- What to work on:
Please take the lines from the one holding "Crying in a" through the one holding "- date published: 2023-11-09T00:00:01+00:00" in the data below and copy them exactly.

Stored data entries
-------
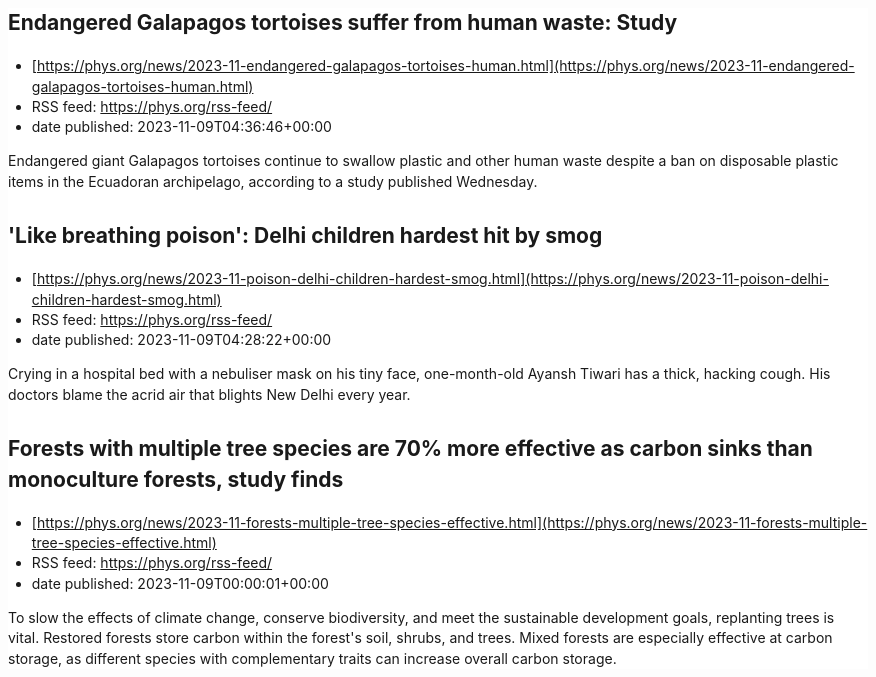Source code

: ## Endangered Galapagos tortoises suffer from human waste: Study
 - [https://phys.org/news/2023-11-endangered-galapagos-tortoises-human.html](https://phys.org/news/2023-11-endangered-galapagos-tortoises-human.html)
 - RSS feed: https://phys.org/rss-feed/
 - date published: 2023-11-09T04:36:46+00:00

Endangered giant Galapagos tortoises continue to swallow plastic and other human waste despite a ban on disposable plastic items in the Ecuadoran archipelago, according to a study published Wednesday.

## 'Like breathing poison': Delhi children hardest hit by smog
 - [https://phys.org/news/2023-11-poison-delhi-children-hardest-smog.html](https://phys.org/news/2023-11-poison-delhi-children-hardest-smog.html)
 - RSS feed: https://phys.org/rss-feed/
 - date published: 2023-11-09T04:28:22+00:00

Crying in a hospital bed with a nebuliser mask on his tiny face, one-month-old Ayansh Tiwari has a thick, hacking cough. His doctors blame the acrid air that blights New Delhi every year.

## Forests with multiple tree species are 70% more effective as carbon sinks than monoculture forests, study finds
 - [https://phys.org/news/2023-11-forests-multiple-tree-species-effective.html](https://phys.org/news/2023-11-forests-multiple-tree-species-effective.html)
 - RSS feed: https://phys.org/rss-feed/
 - date published: 2023-11-09T00:00:01+00:00

To slow the effects of climate change, conserve biodiversity, and meet the sustainable development goals, replanting trees is vital. Restored forests store carbon within the forest's soil, shrubs, and trees. Mixed forests are especially effective at carbon storage, as different species with complementary traits can increase overall carbon storage.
-------
- Answer for the task:
Crying in a hospital bed with a nebuliser mask on his tiny face, one-month-old Ayansh Tiwari has a thick, hacking cough. His doctors blame the acrid air that blights New Delhi every year.

## Forests with multiple tree species are 70% more effective as carbon sinks than monoculture forests, study finds
 - [https://phys.org/news/2023-11-forests-multiple-tree-species-effective.html](https://phys.org/news/2023-11-forests-multiple-tree-species-effective.html)
 - RSS feed: https://phys.org/rss-feed/
 - date published: 2023-11-09T00:00:01+00:00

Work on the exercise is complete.